Ibn Hawqal also paints a bad picture of the people of Palermo for ‘their excess in eating raw onions’, which, according to him, ‘disturbed their perception, decreased their comprehension, and altered the look of their face’ (18). It is interesting to note that there is something similar in the Hadith. According to a tradition, Prophet Muhammad dissuaded people from eating raw onion and garlic because the resulting bad breath would bother people, especially during the prayers in the mosque. Some narrations reported that the Prophet advised them to cook them and not to eat them raw. [5] Ibn Hawqal’s harsh judgment reflects the historical moment and the socio-political context in which he visited Sicily and wrote his text. Francesco Gabrieli (d. 1996) explains that when Ibn Hawqal arrived in Sicily, he judged the island, which had been Islamized for little more than a century, in comparison with ‘the great metropolises of the Islamic world and … centers of ancient Islamic civilization’. [6] Consequently, for Ibn Hawqal, the island and its Arab denizens fell short of reaching the right cultural and social standards. [7]
To conclude, Ibn Hawqal could have had other reasons (e.g. political) for his harsh criticisms. What I contend is that his comments were permeated by Islamic notions and religious terminology, which, first, could convey messages that a Muslim reader would easily recognize; second, it gives more credit to his accounts. The encounters of Muslim travelers with ‘the other’ and their perceptions of place were interpreted through an accumulated tradition of religious, culture-based language and themes. Many ideas and discursive features flagrant in their works are both directly and indirectly derived from Islamic texts. Hence, intertextuality is a good tool to reconstruct this textual link.
Notes
- [1] Abu al-Qasim Muhammad Ibn Hawqal, al-Masālik wa-l-mamālik, in Biblioteca Arabo-Sicula, Vol. 1, comp. Michele Amari (Palermo: Accademia Nazionale di Scienze Lettere e Arti, 1988), 18. Translation from Arabic into Italian is mine.
- [2] Nesma Elsakaan, ‘Arab-Muslim Accounts of Medieval Sicily and the Qur’an: An Intertextual Reading’, in Nuha Alshaar (ed.), Sicily: A Story of Cultural Encounter and Exchange from the Arabs to the Normans, Edinburgh University Press, Edinburgh, forthcoming.

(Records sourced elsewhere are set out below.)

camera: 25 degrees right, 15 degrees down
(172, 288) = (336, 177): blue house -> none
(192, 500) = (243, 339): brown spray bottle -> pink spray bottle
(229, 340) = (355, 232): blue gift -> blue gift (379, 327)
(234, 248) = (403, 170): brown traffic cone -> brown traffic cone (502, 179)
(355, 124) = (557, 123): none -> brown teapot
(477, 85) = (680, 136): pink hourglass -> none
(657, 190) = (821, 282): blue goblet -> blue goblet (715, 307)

- [3] William Granara, ‘Ibn Hawqal in Sicily’, Alif: Journal of Comparative Poetics 3 (Spring, 1983), 94–9.
- [4] Abu al-Qasim Muhammad Ibn Hawqal, al-Masālik wa-l-mamālik, 15.

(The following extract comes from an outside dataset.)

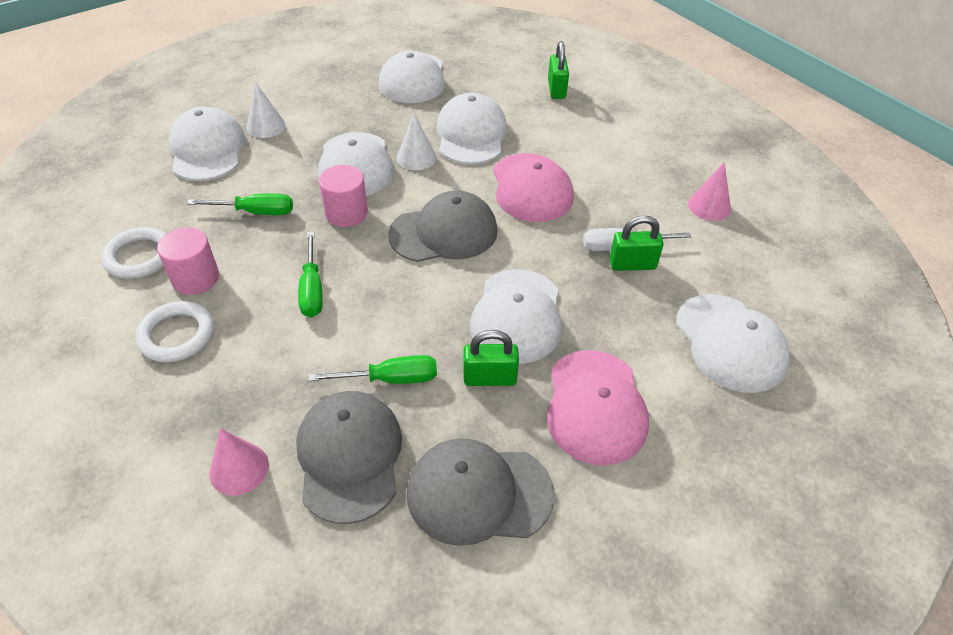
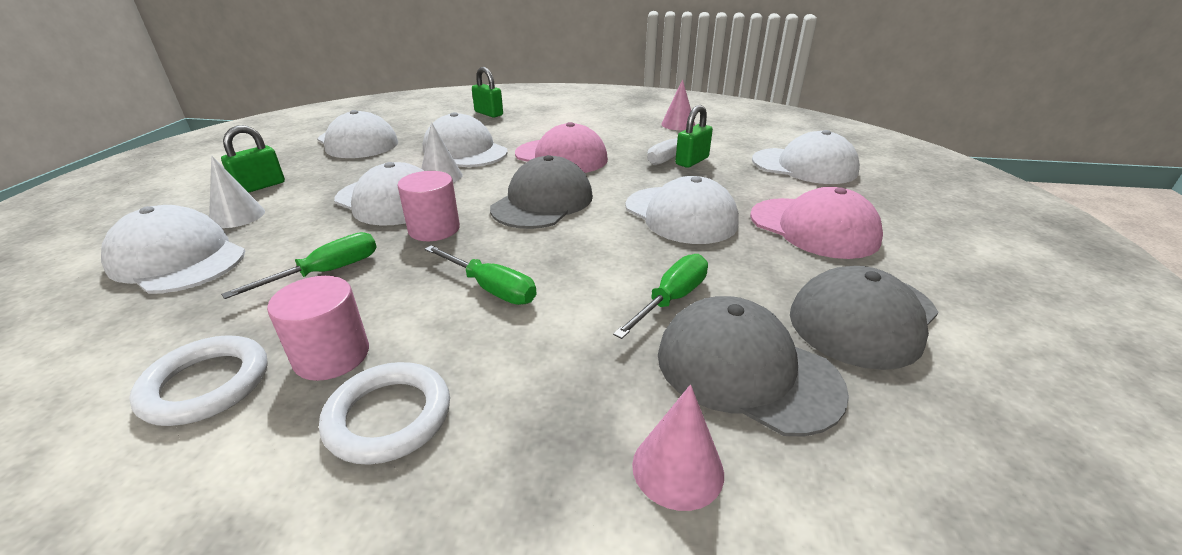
camera: 45 degrees left, 15 degrees down
(489, 378) = (732, 253): green padlock -> green padlock (260, 186)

- [5] Hafiz al-Nisa’i, The Book of the Masjids (English translation), vol. 1, book 8, hadith no. 709, accessed 25 February 2020, https://sunnah.com/nasai/8.
- [6] Francesco Gabrieli, ‘Ibn Hawqal e gli Arabi di Sicilia’, Rivista degli Studi Orientali 36 (1961): 251. Translation from Italian into English is mine.
- [7] For more about Ibn Hawqal’s motivations and judgment, see ibid., 251–3.